Mesmo na oposição ao plano, Vicentinho reconhece a importância da estabilidade:
“Congelamento de salário não é bom, não foi bom. O congelamento de preços, o controle de preço no controle da inflação, foi uma coisa boa.”
A maior dificuldade, no entanto, era a desconfiança pelos erros passados, como conta o ex-presidente do Banco Central, Pérsio Arida:
“Na economia, os brasileiros aprendem. Resultado: os empresários saindo de um congelamento, já subiam rapidamente os preços para ter gordura quando houvesse o congelamento seguinte. No caso do plano real, a primeira coisa a dizer, foi avisar para a população que não tem congelamento nenhum. E que tudo ia ser pré-anunciado. E que o primeiro passo do programa era o ajuste fiscal.”
Outro caminho foi promover uma desvinculação orçamentária, para tirar o gesso dos recursos, como explica Pérsio Arida:
“Nós chamamos aquilo de Fundo Social de Emergência, que era uma baita desvinculação orçamentária para permitir cortes no orçamento. O nome era bonito. Mas não era nem fundo nem social nem de emergência. Tanto é que ficou permanentemente...”
No trabalho escrito onze anos antes, André Lara Rezende e Pérsio Arida previam dois anos para implantação da nova moeda. Na prática, o processo levou apenas três meses, como conta Arida:
“O que aconteceu foi muito surpreendente. A inflação àquela altura era 20% ao mês. A conversão de contratos, exceto os salários que foram mandatórios, eram todos voluntários. Em três meses, todos os contratos foram voluntariamente convertidos na nova moeda. Quer dizer: houve uma confiança da sociedade. Houve quase um pacto social implícito.”
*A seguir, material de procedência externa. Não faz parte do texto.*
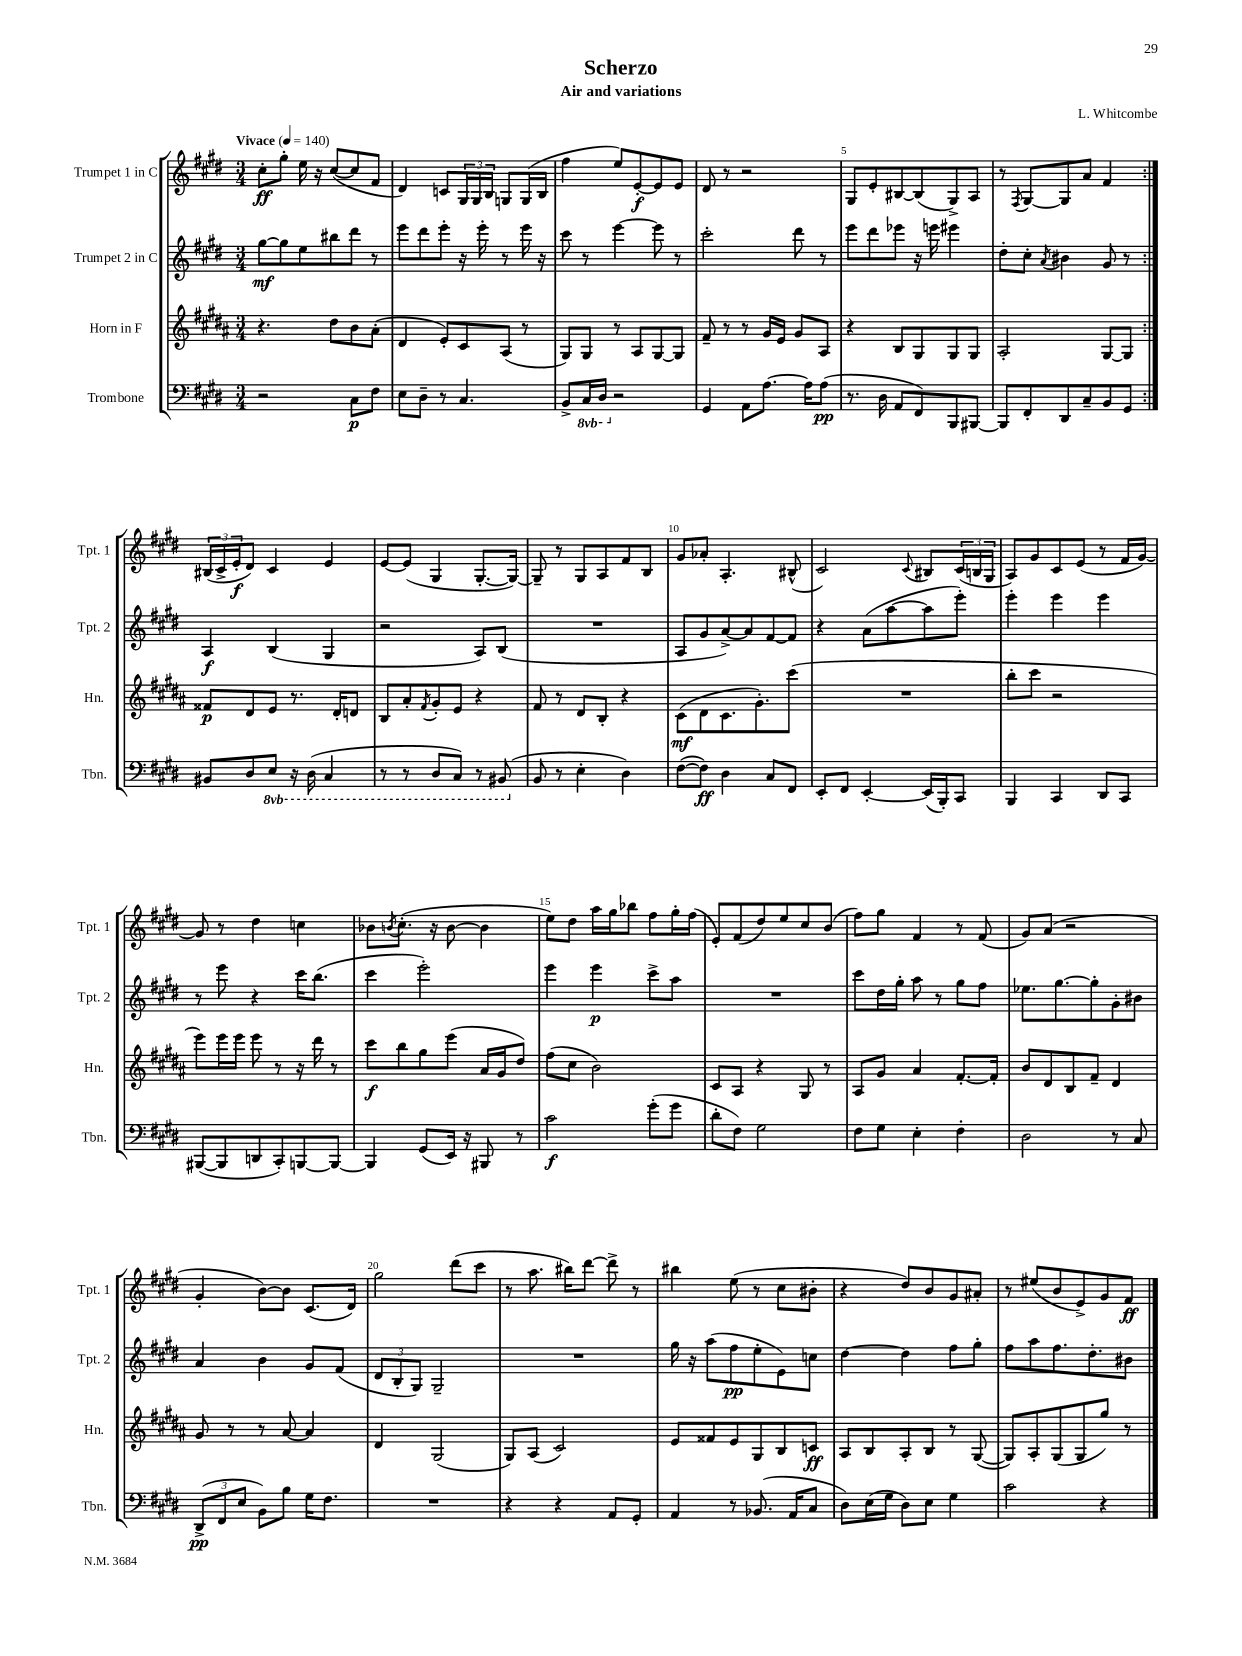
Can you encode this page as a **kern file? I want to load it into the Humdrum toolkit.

**kern	**dynam	**kern	**dynam	**kern	**dynam	**kern	**dynam
*part4	*part4	*part3	*part3	*part2	*part2	*part1	*part1
*staff4	*staff4	*staff3	*staff3	*staff2	*staff2	*staff1	*staff1
*I"Trombone	*	*I"Horn in F	*	*I"Trumpet 2 in C	*	*I"Trumpet 1 in C	*
*I'Tbn.	*	*I'Hn.	*	*I'Tpt. 2	*	*I'Tpt. 1	*
*clefF4	*	*clefG2	*	*clefG2	*	*clefG2	*
*k[f#c#g#d#]	*	*k[f#c#g#d#a#]	*	*k[f#c#g#d#]	*	*k[f#c#g#d#]	*
*M3/4	*	*M3/4	*	*M3/4	*	*M3/4	*
*MM140	*	*MM140	*	*MM140	*	*MM140	*
=1	=1	=1	=1	=1	=1	=1	=1
!	!	!	!	!	!	!LO:TX:a:B:t=Vivace	!
2r	.	4.r	.	[8gg#\L	mf	8cc#'\L	ff
.	.	.	.	8gg#\]	.	8gg#'\J	.
.	.	.	.	8ee\	.	16ee\	.
.	.	.	.	.	.	16r	.
.	.	8dd#\L	.	8bb#X\	.	([8cc#/L	.
8C#\L	p	8b\	.	8ddd#\J	.	8cc#/]	.
8F#\J	.	(8a#'\J	.	8r	.	8f#/J	.
=2	=2	=2	=2	=2	=2	=2	=2
8E\L	.	4d#/	.	8eee\L	.	4d#/)	.
8D#~\J	.	.	.	8ddd#\	.	.	.
8r	.	8e'/L)	.	8eee'\J	.	8cn/L	.
4.C#/	.	8c#/	.	16r	.	24G#/L	.
.	.	.	.	.	.	24G#/	.
.	.	.	.	16eee'\	.	.	.
.	.	.	.	.	.	24B/JJ	.
.	.	(8A#/J	.	8r	.	8Gn/L	.
.	.	8r	.	16eee\	.	(16G/L	.
.	.	.	.	16r	.	16B/JJ	.
=3	=3	=3	=3	=3	=3	=3	=3
8BB^/L	.	8G#/L)	.	8ccc#\	.	4ff#\	.
*8ba	*	*	*	*	*	*	*
16CC#/L	.	8G#/J	.	8r	.	.	.
16DD#/JJ	.	.	.	.	.	.	.
*X8ba	*	*	*	*	*	*	*
2r	.	8r	.	[4eee\	.	8ee/L)	.
.	.	8A#/L	.	.	.	[8e'/	f
.	.	[8G#/	.	8eee\]	.	8e/]	.
.	.	8G#/J]	.	8r	.	8e/J	.
=4	=4	=4	=4	=4	=4	=4	=4
4GG#/	.	8f#~/	.	2ccc#'\	.	8d#/	.
.	.	8r	.	.	.	8r	.
8AA\L	.	8r	.	.	.	2r	.
[8.A\J	.	16g#/LL	.	.	.	.	.
.	.	16e/JJ	.	.	.	.	.
.	.	8g#/L	.	8ddd#\	.	.	.
16A\KL]	.	.	.	.	.	.	.
(8A\J	pp	8A#/J	.	8r	.	.	.
=5	=5	=5	=5	=5	=5	=5	=5
8.r	.	4r	.	8eee\L	.	8G#/L	.
.	.	.	.	8ddd#\	.	8e'/	.
16D#\	.	.	.	.	.	.	.
8AA/L	.	8B/L	.	8eee-X\J	.	[8B#X/	.
8FF#/)	.	8G#/	.	16r	.	(8B#/]	.
.	.	.	.	16eeen\	.	.	.
8BBB/	.	8G#/	.	4eee#X\	.	8G#^/)	.
[8BBB#X/J	.	8G#/J	.	.	.	8A/J	.
=6	=6	=6	=6	=6	=6	=6	=6
8BBB#/L]	.	2A#'/	.	8dd#'\L	.	8r	.
.	.	.	.	.	.	8qF#/	.
8FF#'/	.	.	.	8cc#'\J	.	[8G#/L	.
.	.	.	.	8qa/	.	.	.
8DD#/	.	.	.	4b#X\	.	8G#/]	.
8C#~/	.	.	.	.	.	8a/J	.
8BB/	.	[8G#/L	.	8g#/	.	4f#/	.
8GG#/J	.	8G#/J]	.	8r	.	.	.
!!LO:LB:g=z
=7:|!	=7:|!	=7:|!	=7:|!	=7:|!	=7:|!	=7:|!	=7:|!
8BB#X/L	.	8f##X/L	p	4A/	f	(24B#X/LL	.
.	.	.	.	.	.	24c#^/	.
.	.	.	.	.	.	24e'/J	f
8D#/	.	8d#/	.	.	.	8d#/J)	.
*8ba	*	*	*	*	*	*	*
8EE/J	.	8e/J	.	(4B/	.	4c#/	.
16r	.	8.r	.	.	.	.	.
(16DD#\	.	.	.	.	.	.	.
4CC#/	.	.	.	4G#/	.	4e/	.
.	.	16d#'/KL	.	.	.	.	.
.	.	8dn/J	.	.	.	.	.
=8	=8	=8	=8	=8	=8	=8	=8
8r	.	8B/L	.	2r	.	[8e/L	.
8r	.	8a#'/	.	.	.	(8e/J]	.
.	.	8qf#/	.	.	.	.	.
8DD#/L	.	8g#'/	.	.	.	4G#/	.
8CC#/J)	.	8e/J	.	.	.	.	.
8r	.	4r	.	8A/L)	.	[8.G#'/L	.
(8BBB#X/	.	.	.	(8B/J	.	.	.
.	.	.	.	.	.	16G#/Jk_)	.
=9	=9	=9	=9	=9	=9	=9	=9
*X8ba	*	*	*	*	*	*	*
8BB/	.	8f#/	.	2.r	.	8G#~/]	.
8r	.	8r	.	.	.	8r	.
4E'\	.	8d#/L	.	.	.	8G#/L	.
.	.	8B'/J	.	.	.	8A/	.
4D#\)	.	4r	.	.	.	8f#/	.
.	.	.	.	.	.	8B/J	.
=10	=10	=10	=10	=10	=10	=10	=10
([8F#\L	.	(8c#\L	mf	8A/L	.	8g#/L	.
8F#\J])	ff	8d#\	.	8g#/	.	8a-X'/J	.
4D#\	.	8.c#\	.	[8a^/)	.	4.A'/	.
.	.	.	.	8a/]	.	.	.
.	.	8.g#'\)	.	.	.	.	.
8C#/L	.	.	.	[8f#/	.	.	.
8FF#/J	.	(8ccc#\J	.	8f#/J]	.	(8B#X^^/	.
=11	=11	=11	=11	=11	=11	=11	=11
8EE'/L	.	2.r	.	4r	.	2c#/)	.
8FF#/J	.	.	.	.	.	.	.
[4EE'/	.	.	.	(8a\L	.	.	.
.	.	.	.	[8aa\	.	.	.
.	.	.	.	.	.	8qqc#/	.
(16EE/LL]	.	.	.	8aa\]	.	8B#X/L	.
16BBB'/J)	.	.	.	.	.	.	.
8CC#/J	.	.	.	8eee'\J)	.	(24c#/L	.
.	.	.	.	.	.	24Bn/	.
.	.	.	.	.	.	24G#/JJ	.
=12	=12	=12	=12	=12	=12	=12	=12
4BBB/	.	8bb'\L	.	4eee'\	.	8A/L)	.
.	.	8ccc#\J	.	.	.	8g#/	.
4CC#/	.	2r	.	4eee\	.	8c#/	.
.	.	.	.	.	.	(8e/J	.
8DD#/L	.	.	.	4eee\	.	8r	.
8CC#/J	.	.	.	.	.	16f#/LL	.
.	.	.	.	.	.	[16g#/JJ)	.
!!LO:LB:g=z
=13	=13	=13	=13	=13	=13	=13	=13
([8BBB#X/L	.	8eee\L)	.	8r	.	8g#/]	.
8BBB#/]	.	16eee\L	.	8eee\	.	8r	.
.	.	16eee\JJ	.	.	.	.	.
8DDn/	.	8eee\	.	4r	.	4dd#\	.
8CC#'/)	.	8r	.	.	.	.	.
[8BBBn/	.	16r	.	16ccc#\KL	.	4ccn\	.
.	.	16ddd#\	.	(8.bb\J	.	.	.
8BBB/J_	.	8r	.	.	.	.	.
=14	=14	=14	=14	=14	=14	=14	=14
4BBB/]	.	8ccc#\L	f	4ccc#\	.	8b-X\L	.
.	.	.	.	.	.	8qbn/	.
.	.	8bb\	.	.	.	(8.cc#'\J	.
(8GG#/L	.	8gg#\	.	2eee'\)	.	.	.
.	.	.	.	.	.	16r	.
16EE/Jk)	.	(8eee\J	.	.	.	[8b\	.
16r	.	.	.	.	.	.	.
8BBB#X/	.	16a#/LL	.	.	.	4b\]	.
.	.	16g#/J	.	.	.	.	.
8r	.	8dd#/J)	.	.	.	.	.
=15	=15	=15	=15	=15	=15	=15	=15
2c#\	f	(8ff#\L	.	4eee\	.	8ee\L)	.
.	.	8cc#\J	.	.	.	8dd#\J	.
.	.	2b\)	.	4eee\	p	16aa\LL	.
.	.	.	.	.	.	16gg#\J	.
.	.	.	.	.	.	8bb-X\J	.
(8g#'\L	.	.	.	8ccc#^\L	.	8ff#\L	.
8g#\J	.	.	.	8aa\J	.	16gg#'\L	.
.	.	.	.	.	.	(16ff#\JJ	.
=16	=16	=16	=16	=16	=16	=16	=16
8d#'\L	.	8c#/L	.	2.r	.	8e'/L)	.
8F#\J)	.	8A#/J	.	.	.	(8f#/	.
2G#\	.	4r	.	.	.	8dd#/)	.
.	.	.	.	.	.	8ee/	.
.	.	8G#/	.	.	.	8cc#/	.
.	.	8r	.	.	.	(8b/J	.
=17	=17	=17	=17	=17	=17	=17	=17
8F#\L	.	8A#/L	.	8ccc#\L	.	8ff#\L)	.
8G#\J	.	8g#/J	.	16dd#\L	.	8gg#\J	.
.	.	.	.	16gg#'\JJ	.	.	.
4E'\	.	4a#/	.	8aa\	.	4f#/	.
.	.	.	.	8r	.	.	.
4F#'\	.	[8.f#'/L	.	8gg#\L	.	8r	.
.	.	.	.	8ff#\J	.	(8f#/	.
.	.	16f#'/Jk]	.	.	.	.	.
=18	=18	=18	=18	=18	=18	=18	=18
2D#\	.	8b/L	.	8.ee-X\L	.	8g#/L)	.
.	.	8d#/	.	.	.	(8a/J	.
.	.	.	.	[8.gg#\	.	.	.
.	.	8B/	.	.	.	2r	.
.	.	8f#~/J	.	8gg#'\]	.	.	.
8r	.	4d#/	.	8g#'\	.	.	.
8C#/	.	.	.	8b#X\J	.	.	.
!!LO:LB:g=z
=19	=19	=19	=19	=19	=19	=19	=19
(12DD#^/L	pp	8g#/	.	4a/	.	4g#'/	.
12FF#/	.	.	.	.	.	.	.
.	.	8r	.	.	.	.	.
12E/J	.	.	.	.	.	.	.
8BB\L)	.	8r	.	4b\	.	[8b\L)	.
8B\J	.	[8a#/	.	.	.	8b\J]	.
16G#\KL	.	4a#/]	.	8g#/L	.	(8.c#/L	.
8.F#\J	.	.	.	.	.	.	.
.	.	.	.	(8f#/J	.	.	.
.	.	.	.	.	.	16d#/Jk)	.
=20	=20	=20	=20	=20	=20	=20	=20
2.r	.	4d#/	.	12d#/L	.	2gg#\	.
.	.	.	.	12B'/	.	.	.
.	.	.	.	12G#/J)	.	.	.
.	.	(2G#/	.	2G#~/	.	.	.
.	.	.	.	.	.	(8ddd#\L	.
.	.	.	.	.	.	8ccc#\J	.
=21	=21	=21	=21	=21	=21	=21	=21
4r	.	8G#/L)	.	2.r	.	8r	.
.	.	(8A#/J	.	.	.	8.aa\	.
4r	.	2c#/)	.	.	.	.	.
.	.	.	.	.	.	16bb#X\KL)	.
.	.	.	.	.	.	[8ddd#\J	.
8AA/L	.	.	.	.	.	8ddd#^\]	.
8GG#'/J	.	.	.	.	.	8r	.
=22	=22	=22	=22	=22	=22	=22	=22
4AA/	.	8e/L	.	16gg#\	.	4bb#X\	.
.	.	.	.	16r	.	.	.
.	.	8f##X/	.	(8aa\L	.	.	.
8r	.	8e/	.	8ff#\	pp	(8ee\	.
(8.BB-X/	.	8G#/	.	8ee'\	.	8r	.
.	.	8B/	.	8e\)	.	8cc#\L	.
16AA/KL	.	.	.	.	.	.	.
8C#/J	.	8cn/J	ff	8ccn\J	.	8b#X'\J	.
=23	=23	=23	=23	=23	=23	=23	=23
8D#\L)	.	8A#/L	.	[4dd#\	.	4r	.
(16E\L	.	8B/	.	.	.	.	.
16G#\JJ	.	.	.	.	.	.	.
8D#\L)	.	8A#'/	.	4dd#\]	.	8dd#/L)	.
8E\J	.	8B/J	.	.	.	8b/	.
4G#\	.	8r	.	8ff#\L	.	8g#/	.
.	.	([8G#/	.	8gg#'\J	.	8a#X'/J	.
=24	=24	=24	=24	=24	=24	=24	=24
2c#\	.	8G#/L])	.	8ff#\L	.	8r	.
.	.	8A#'/	.	8aa\	.	(8ee#X/L	.
.	.	(8G#/	.	8.ff#\	.	8b/	.
.	.	8G#/	.	.	.	8e^/)	.
.	.	.	.	8.dd#'\	.	.	.
4r	.	8gg#/J)	.	.	.	8g#/	.
.	.	8r	.	8b#X\J	.	8f#/J	ff
==	==	==	==	==	==	==	==
*-	*-	*-	*-	*-	*-	*-	*-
A troca da moeda – uma das maiores substituições de dinheiro em todo o mundo – ocorreu em plena eleição, vencida por Fernando Henrique Cardoso no primeiro turno.
Em apenas três meses, o Banco Central recolheu cerca de 3 bilhões de cédulas de cruzeiro real e colocou em circulação 1,5 bilhão de notas de reais, que na época valiam 27 bilhões de dólares.